-- EXERCISE DETAILS --
Copy, from the listing, every line in which the string "cancer" is present.

-- DATA IN THIS EXERCISE --
------------------------------------------------------------

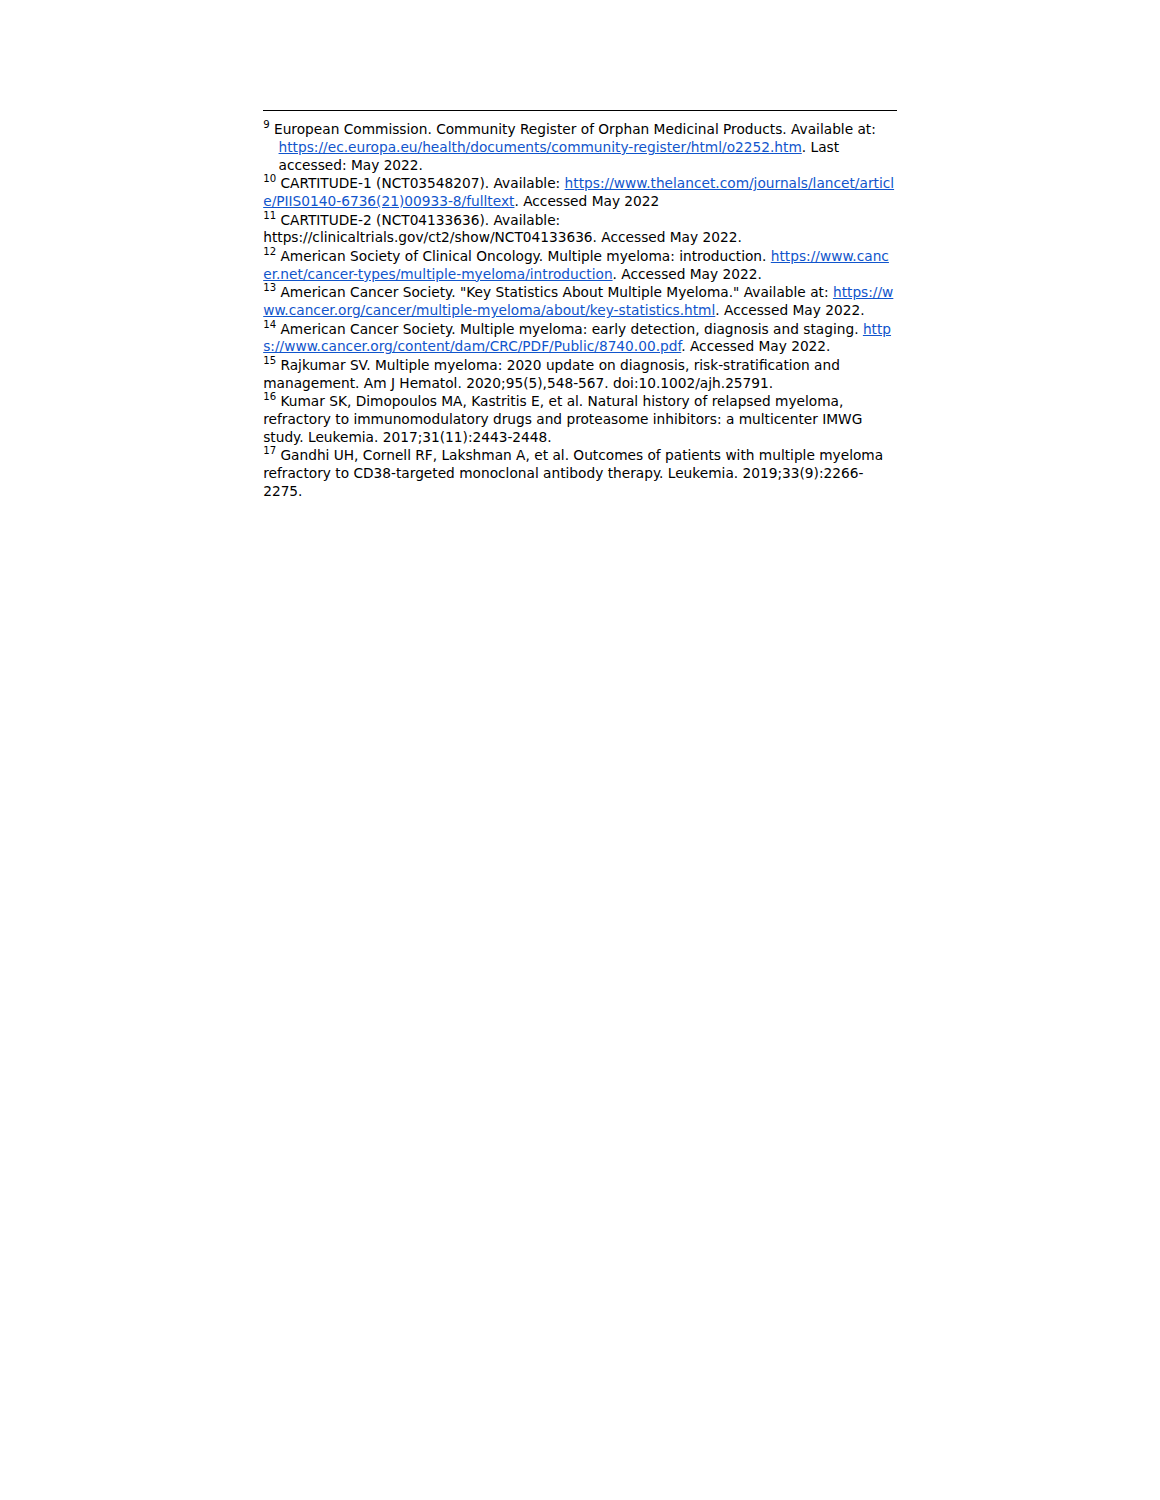9 European Commission. Community Register of Orphan Medicinal Products. Available at: https://ec.europa.eu/health/documents/community-register/html/o2252.htm. Last accessed: May 2022.
10 CARTITUDE-1 (NCT03548207). Available: https://www.thelancet.com/journals/lancet/article/PIIS0140-6736(21)00933-8/fulltext. Accessed May 2022
11 CARTITUDE-2 (NCT04133636). Available: https://clinicaltrials.gov/ct2/show/NCT04133636. Accessed May 2022.
12 American Society of Clinical Oncology. Multiple myeloma: introduction. https://www.cancer.net/cancer-types/multiple-myeloma/introduction. Accessed May 2022.
13 American Cancer Society. "Key Statistics About Multiple Myeloma." Available at: https://www.cancer.org/cancer/multiple-myeloma/about/key-statistics.html. Accessed May 2022.
14 American Cancer Society. Multiple myeloma: early detection, diagnosis and staging. https://www.cancer.org/content/dam/CRC/PDF/Public/8740.00.pdf. Accessed May 2022.
15 Rajkumar SV. Multiple myeloma: 2020 update on diagnosis, risk-stratification and management. Am J Hematol. 2020;95(5),548-567. doi:10.1002/ajh.25791.
16 Kumar SK, Dimopoulos MA, Kastritis E, et al. Natural history of relapsed myeloma, refractory to immunomodulatory drugs and proteasome inhibitors: a multicenter IMWG study. Leukemia. 2017;31(11):2443-2448.
17 Gandhi UH, Cornell RF, Lakshman A, et al. Outcomes of patients with multiple myeloma refractory to CD38-targeted monoclonal antibody therapy. Leukemia. 2019;33(9):2266-2275.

------------------------------------------------------------

-- EXERCISE OUTPUT --
12 American Society of Clinical Oncology. Multiple myeloma: introduction. https://www.cancer.net/cancer-types/multiple-myeloma/introduction. Accessed May 2022.
13 American Cancer Society. "Key Statistics About Multiple Myeloma." Available at: https://www.cancer.org/cancer/multiple-myeloma/about/key-statistics.html. Accessed May 2022.
14 American Cancer Society. Multiple myeloma: early detection, diagnosis and staging. https://www.cancer.org/content/dam/CRC/PDF/Public/8740.00.pdf. Accessed May 2022.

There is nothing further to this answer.